Online disinformation and misinformation

Online disinformation and misinformation can cause significant harm to Australians by creating or deepening social tensions and undermining democratic pillars such as electoral systems.

On 22 February 2021, the Digital Industry Group Inc. (DIGI) launched the Australian Code of Practice on Disinformation and Misinformation (“the Code”) that commits a diverse set of technology companies to reducing the risk of harm.

This article explores the key considerations including signatories to the Code and what they have committed to.


Who is DIGI?

The Digital Industry Group Inc. (DIGI) is a not-for-profit industry association advocating for the digital industry in Australia. It is the industry association for companies that invest in online safety, privacy, cyber security and a thriving Australian digital economy. Founding members include Apple, Google and Meta.


What is the difference between misinformation and disinformation?

DIGI characterises misinformation as false or misleading information disseminated online which can, but may not be intended to, cause harm. For example, individuals can share harmful false information on social media that they genuinely believe to be true.

Disinformation is false or misleading information that can, and is intended to, cause harm. For example, disinformation can be spread by malicious actors to interfere with democratic elections or to undermine public health initiatives.

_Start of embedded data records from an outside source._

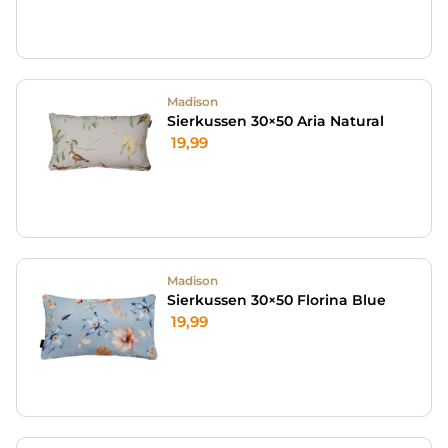
Madison
Sierkussen 30×50 Aria Natural
19,99
Madison
Sierkussen 30×50 Florina Blue
19,99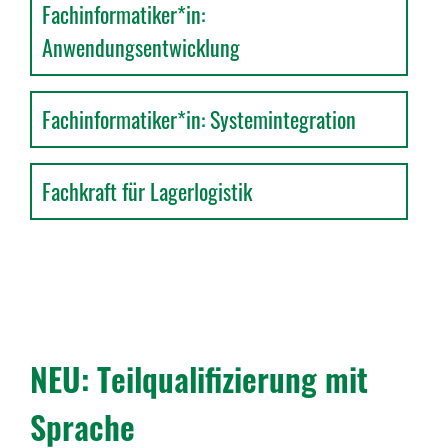
Fachinformatiker*in:
Anwendungsentwicklung
Fachinformatiker*in: Systemintegration
Fachkraft für Lagerlogistik
NEU: Teil­qua­li­fi­zie­rung mit
Sprache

Why was the Code developed?

The Code was developed in response to the Australian Government policy announced in December 2019, where the digital industry was asked to develop a voluntary code of practice on disinformation, drawing learnings from a similar code in the European Union.

In October 2021, DIGI strengthened the code with independent oversight and a facility for the public to report breaches by signatories of their code commitments. In June 2022, DIGI launched a review of the code to inform its continued improvement.


Signatories to the Code

The Code has been signed by eight major technology companies that are the founding signatories:

  • Adobe
  • Apple
  • Google
  • Meta
  • Microsoft
  • Redbubble
  • TikTok
  • Twitter

The Code is open to any company in the digital industry as a blueprint for best practice for how to combat misinformation and disinformation online.


Signatory commitments

Signatories to the Code commit to a range of objectives, some of which are optional depending on the products/services offered by a company. The commitments include:

  • Provide safeguards against harms that may arise from disinformation and misinformation.
  • Disrupt advertising and monetisation incentives for disinformation.
  • Work to ensure the security and integrity of services and products delivered by digital platforms.
  • Empower consumers to make better informed choices of digital content.
  • Improve public awareness of the source of political advertising on digital platforms.
  • Strengthen public understanding of disinformation and misinformation through support of strategic research.
  • Publicise the measures taken to combat disinformation and misinformation.


What happens if a signatory fails to meet its commitments?

DIGI accepts complaints from the Australian public where they believe a signatory has breached their code commitments.

On its website, DIGI provides general information on how to make a complaint for each signatory. For example, to complain about a result that appears in Google’s search index, click on the three vertical dots that appear alongside the URL text and select “Send feedback”.


Key takeaways

The Australian Code of Practice on Disinformation and Misinformation has been launched by DIGI to combat online disinformation and misinformation impacting Australians. Signatories to the Code have committed to a range of objectives such as providing safeguards against harms that may arise from disinformation and misinformation, and publicising the measures taken.